The Hill-Robertson Effect and the Evolution of Recombination

• Published in: Genetics (Austin) Vol. 173; no. 3; pp. 1793 - 1811
• Main Authors: Roze, Denis, Barton, Nick H
• Format: Journal Article
• Language: English
• Published: United States Genetics Soc America 01.07.2006; Genetics Society of America; Copyright © 2006 by the Genetics Society of America
• Subjects: Alleles; Animals; Differences; Equilibrium; Evolution, Molecular; Gene loci; Genetic Drift; Genetic recombination; Humans; Investigations; Models, Genetic; Models, Statistical; Molecular biology; Mutation; Population; Probability; Recombination, Genetic
• ISSN: 0016-6731; 1943-2631; 1943-2631
• DOI: 10.1534/genetics.106.058586

In finite populations, genetic drift generates interference between selected loci, causing advantageous alleles to be found more often on different chromosomes than on the same chromosome, which reduces the rate of adaptation. This "Hill-Robertson effect" generates indirect selection to increase recombination rates. We present a new method to quantify the strength of this selection. Our model represents a new beneficial allele (A) entering a population as a single copy, while another beneficial allele (B) is sweeping at another locus. A third locus affects the recombination rate between selected loci. Using a branching process model, we calculate the probability distribution of the number of copies of A on the different genetic backgrounds, after it is established but while it is still rare. Then, we use a deterministic model to express the change in frequency of the recombination modifier, due to hitchhiking, as A goes to fixation. We show that this method can give good estimates of selection for recombination. Moreover, it shows that recombination is selected through two different effects: it increases the fixation probability of new alleles, and it accelerates selective sweeps. The relative importance of these two effects depends on the relative times of occurrence of the beneficial alleles.

**Exercise set**
a: List the three loci in the model described on the Hill-Robertson effect page, and give what each one carries or does.
b: Check each statement against the Hill-Robertson effect page and answer yes or no, quoting the words that decide it: (i) The article appeared in volume 173 of Genetics. (ii) The model has the new beneficial allele A enter the population in many copies. (iii) Recombination is said to slow down selective sweeps.

**Extracted material**
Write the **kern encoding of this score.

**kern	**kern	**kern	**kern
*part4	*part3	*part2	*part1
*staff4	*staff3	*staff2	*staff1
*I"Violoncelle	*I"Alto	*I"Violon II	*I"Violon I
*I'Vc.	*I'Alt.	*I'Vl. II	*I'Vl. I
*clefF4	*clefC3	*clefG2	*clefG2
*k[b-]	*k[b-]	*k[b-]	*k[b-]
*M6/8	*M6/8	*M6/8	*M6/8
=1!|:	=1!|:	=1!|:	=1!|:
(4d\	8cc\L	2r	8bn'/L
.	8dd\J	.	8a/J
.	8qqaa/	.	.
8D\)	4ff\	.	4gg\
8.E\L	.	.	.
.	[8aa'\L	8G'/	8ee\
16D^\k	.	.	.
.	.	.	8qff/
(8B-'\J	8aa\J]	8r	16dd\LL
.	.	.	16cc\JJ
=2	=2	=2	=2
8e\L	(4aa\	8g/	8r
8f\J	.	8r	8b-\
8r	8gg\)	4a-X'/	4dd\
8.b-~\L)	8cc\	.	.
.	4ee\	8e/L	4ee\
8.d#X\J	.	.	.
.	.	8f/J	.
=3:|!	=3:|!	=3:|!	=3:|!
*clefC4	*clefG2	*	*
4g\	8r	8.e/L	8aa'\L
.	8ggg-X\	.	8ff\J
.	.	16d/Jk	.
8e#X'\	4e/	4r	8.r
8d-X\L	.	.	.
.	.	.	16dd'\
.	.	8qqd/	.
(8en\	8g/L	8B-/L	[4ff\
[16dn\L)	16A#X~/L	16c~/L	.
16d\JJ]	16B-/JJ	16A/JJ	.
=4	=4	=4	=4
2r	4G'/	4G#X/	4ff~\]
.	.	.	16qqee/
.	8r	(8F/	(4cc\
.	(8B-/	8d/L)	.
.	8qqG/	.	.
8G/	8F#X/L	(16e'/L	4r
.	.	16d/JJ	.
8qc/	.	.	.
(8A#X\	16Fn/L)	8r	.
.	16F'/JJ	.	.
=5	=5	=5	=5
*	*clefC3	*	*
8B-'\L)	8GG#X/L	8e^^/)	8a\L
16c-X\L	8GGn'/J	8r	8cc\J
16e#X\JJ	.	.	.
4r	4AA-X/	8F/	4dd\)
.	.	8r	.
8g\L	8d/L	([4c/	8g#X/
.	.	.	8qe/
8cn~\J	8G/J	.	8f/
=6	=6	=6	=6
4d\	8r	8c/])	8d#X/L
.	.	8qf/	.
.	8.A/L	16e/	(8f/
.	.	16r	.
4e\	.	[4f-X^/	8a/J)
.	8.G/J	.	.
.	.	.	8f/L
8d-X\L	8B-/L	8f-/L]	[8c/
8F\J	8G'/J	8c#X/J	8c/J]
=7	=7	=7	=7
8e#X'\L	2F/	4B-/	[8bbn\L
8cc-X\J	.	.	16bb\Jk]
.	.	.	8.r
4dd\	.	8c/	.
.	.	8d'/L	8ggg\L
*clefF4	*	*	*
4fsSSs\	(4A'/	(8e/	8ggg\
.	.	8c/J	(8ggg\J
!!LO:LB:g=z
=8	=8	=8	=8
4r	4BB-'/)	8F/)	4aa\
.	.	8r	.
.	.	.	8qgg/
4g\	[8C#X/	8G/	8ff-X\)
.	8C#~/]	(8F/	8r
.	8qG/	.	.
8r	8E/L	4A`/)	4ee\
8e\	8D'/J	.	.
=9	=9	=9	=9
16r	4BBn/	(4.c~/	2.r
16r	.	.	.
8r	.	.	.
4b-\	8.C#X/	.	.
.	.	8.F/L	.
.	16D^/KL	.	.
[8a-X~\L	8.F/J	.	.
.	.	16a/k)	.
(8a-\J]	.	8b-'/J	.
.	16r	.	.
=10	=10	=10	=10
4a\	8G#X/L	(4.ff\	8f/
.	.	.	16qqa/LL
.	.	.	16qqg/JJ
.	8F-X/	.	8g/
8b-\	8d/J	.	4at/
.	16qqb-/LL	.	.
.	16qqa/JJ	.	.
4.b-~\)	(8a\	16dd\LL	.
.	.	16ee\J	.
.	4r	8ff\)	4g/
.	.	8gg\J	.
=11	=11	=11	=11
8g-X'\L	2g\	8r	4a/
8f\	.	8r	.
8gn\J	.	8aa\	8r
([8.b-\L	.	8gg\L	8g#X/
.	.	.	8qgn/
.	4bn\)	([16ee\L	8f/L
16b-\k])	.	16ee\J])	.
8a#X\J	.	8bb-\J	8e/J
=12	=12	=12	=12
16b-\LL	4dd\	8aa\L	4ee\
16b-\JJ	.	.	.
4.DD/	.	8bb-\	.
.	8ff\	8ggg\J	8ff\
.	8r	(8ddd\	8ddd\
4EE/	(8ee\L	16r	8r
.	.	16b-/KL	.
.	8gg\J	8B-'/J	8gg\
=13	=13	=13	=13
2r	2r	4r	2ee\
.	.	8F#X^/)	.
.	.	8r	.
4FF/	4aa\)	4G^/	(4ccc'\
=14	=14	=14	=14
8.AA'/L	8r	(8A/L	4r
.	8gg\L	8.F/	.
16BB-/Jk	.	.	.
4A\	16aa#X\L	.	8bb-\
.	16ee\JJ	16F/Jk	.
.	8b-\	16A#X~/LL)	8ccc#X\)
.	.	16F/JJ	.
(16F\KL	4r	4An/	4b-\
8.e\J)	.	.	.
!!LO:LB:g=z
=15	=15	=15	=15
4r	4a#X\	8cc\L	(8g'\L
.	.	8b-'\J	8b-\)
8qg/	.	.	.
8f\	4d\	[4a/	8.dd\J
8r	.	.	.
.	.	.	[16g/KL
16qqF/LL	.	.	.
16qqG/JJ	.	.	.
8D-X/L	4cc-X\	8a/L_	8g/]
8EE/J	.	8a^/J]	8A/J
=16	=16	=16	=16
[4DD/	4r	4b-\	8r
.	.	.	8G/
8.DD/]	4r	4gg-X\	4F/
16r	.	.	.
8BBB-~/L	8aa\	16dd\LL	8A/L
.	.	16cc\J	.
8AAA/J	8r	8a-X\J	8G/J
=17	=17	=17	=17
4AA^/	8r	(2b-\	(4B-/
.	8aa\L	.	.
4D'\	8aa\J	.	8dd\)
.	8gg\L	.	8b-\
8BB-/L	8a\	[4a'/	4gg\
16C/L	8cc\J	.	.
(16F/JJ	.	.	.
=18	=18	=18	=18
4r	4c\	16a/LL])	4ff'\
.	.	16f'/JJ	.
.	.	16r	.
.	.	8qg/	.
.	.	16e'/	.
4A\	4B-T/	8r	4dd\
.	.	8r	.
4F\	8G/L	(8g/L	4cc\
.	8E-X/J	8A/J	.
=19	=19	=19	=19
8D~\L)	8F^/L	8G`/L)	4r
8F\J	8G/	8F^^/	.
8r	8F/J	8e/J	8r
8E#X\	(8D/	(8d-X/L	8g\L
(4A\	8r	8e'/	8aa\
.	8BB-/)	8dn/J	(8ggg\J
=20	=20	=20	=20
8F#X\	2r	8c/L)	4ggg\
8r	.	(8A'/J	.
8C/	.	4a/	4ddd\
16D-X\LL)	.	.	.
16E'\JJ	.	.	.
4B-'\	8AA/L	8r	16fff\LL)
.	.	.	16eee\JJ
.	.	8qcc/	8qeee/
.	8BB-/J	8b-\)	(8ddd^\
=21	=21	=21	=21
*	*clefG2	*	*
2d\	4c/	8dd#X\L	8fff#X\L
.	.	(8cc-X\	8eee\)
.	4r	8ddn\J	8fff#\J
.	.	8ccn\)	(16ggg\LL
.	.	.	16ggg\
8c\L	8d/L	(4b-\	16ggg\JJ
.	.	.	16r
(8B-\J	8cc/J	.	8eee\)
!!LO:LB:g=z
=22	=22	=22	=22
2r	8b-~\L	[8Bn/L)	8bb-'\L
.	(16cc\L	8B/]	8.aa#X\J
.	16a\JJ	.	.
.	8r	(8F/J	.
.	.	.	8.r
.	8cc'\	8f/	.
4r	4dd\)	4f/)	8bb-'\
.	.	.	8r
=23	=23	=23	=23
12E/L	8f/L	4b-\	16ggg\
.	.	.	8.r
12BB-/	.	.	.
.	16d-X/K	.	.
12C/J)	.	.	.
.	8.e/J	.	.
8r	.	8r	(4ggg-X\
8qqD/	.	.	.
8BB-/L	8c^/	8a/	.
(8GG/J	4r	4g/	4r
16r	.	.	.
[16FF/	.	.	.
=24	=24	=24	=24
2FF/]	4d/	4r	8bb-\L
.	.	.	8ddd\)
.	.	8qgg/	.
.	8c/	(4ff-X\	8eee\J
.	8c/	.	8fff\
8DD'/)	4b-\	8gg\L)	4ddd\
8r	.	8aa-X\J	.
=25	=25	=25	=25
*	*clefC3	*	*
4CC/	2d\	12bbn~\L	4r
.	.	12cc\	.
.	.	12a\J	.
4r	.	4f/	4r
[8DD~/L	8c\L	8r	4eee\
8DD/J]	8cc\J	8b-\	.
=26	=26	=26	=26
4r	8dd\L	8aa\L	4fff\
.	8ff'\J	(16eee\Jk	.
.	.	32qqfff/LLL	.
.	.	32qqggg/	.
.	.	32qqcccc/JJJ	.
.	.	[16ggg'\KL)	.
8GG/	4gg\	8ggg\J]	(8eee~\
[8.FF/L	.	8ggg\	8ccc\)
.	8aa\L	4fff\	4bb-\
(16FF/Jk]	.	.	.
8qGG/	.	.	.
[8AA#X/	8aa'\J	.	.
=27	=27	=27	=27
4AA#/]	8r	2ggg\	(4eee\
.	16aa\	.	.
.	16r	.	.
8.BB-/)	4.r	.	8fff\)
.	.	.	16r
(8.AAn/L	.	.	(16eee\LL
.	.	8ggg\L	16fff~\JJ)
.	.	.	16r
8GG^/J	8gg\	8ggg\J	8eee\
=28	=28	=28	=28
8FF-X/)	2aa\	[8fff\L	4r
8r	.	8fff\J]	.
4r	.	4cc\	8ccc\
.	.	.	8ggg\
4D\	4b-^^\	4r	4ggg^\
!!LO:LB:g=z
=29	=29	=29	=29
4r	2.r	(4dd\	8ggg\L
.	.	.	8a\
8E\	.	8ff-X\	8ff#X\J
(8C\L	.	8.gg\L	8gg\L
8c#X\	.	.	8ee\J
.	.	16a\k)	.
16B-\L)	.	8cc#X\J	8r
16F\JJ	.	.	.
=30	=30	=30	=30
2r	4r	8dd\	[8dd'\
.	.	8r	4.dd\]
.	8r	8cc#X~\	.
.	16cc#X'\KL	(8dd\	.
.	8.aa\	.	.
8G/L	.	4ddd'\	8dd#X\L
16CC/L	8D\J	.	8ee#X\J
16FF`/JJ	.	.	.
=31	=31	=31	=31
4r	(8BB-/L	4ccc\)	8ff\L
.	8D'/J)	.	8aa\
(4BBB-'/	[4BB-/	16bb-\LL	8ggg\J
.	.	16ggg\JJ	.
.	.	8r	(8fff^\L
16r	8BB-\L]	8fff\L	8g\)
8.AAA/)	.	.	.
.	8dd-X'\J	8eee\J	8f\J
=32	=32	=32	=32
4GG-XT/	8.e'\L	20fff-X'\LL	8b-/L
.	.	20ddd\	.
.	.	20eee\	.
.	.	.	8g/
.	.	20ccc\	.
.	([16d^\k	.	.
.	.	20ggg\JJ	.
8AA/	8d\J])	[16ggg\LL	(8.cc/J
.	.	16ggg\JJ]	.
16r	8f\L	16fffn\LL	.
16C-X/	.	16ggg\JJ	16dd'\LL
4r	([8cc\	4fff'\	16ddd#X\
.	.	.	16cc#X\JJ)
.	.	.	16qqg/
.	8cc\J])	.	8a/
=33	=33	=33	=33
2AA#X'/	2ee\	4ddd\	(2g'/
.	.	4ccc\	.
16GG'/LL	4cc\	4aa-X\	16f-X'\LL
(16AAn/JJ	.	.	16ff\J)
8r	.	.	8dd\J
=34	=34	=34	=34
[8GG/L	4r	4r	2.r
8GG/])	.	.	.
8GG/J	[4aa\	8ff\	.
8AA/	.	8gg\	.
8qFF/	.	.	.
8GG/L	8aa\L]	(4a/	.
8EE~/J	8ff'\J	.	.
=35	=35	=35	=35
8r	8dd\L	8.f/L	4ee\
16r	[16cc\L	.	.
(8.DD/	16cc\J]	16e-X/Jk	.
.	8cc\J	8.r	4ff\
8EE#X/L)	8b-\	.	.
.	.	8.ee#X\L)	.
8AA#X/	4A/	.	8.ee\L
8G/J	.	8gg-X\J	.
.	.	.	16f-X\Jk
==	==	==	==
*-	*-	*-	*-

**Written responses**
a:
- The locus where a new beneficial allele (A) enters the population as a single copy.
- Another locus, where a beneficial allele (B) is sweeping.
- A third locus, which affects the recombination rate between the selected loci.

b:
(i) Yes: "Vol. 173"
(ii) No: "entering a population as a single copy"
(iii) No: "it accelerates selective sweeps"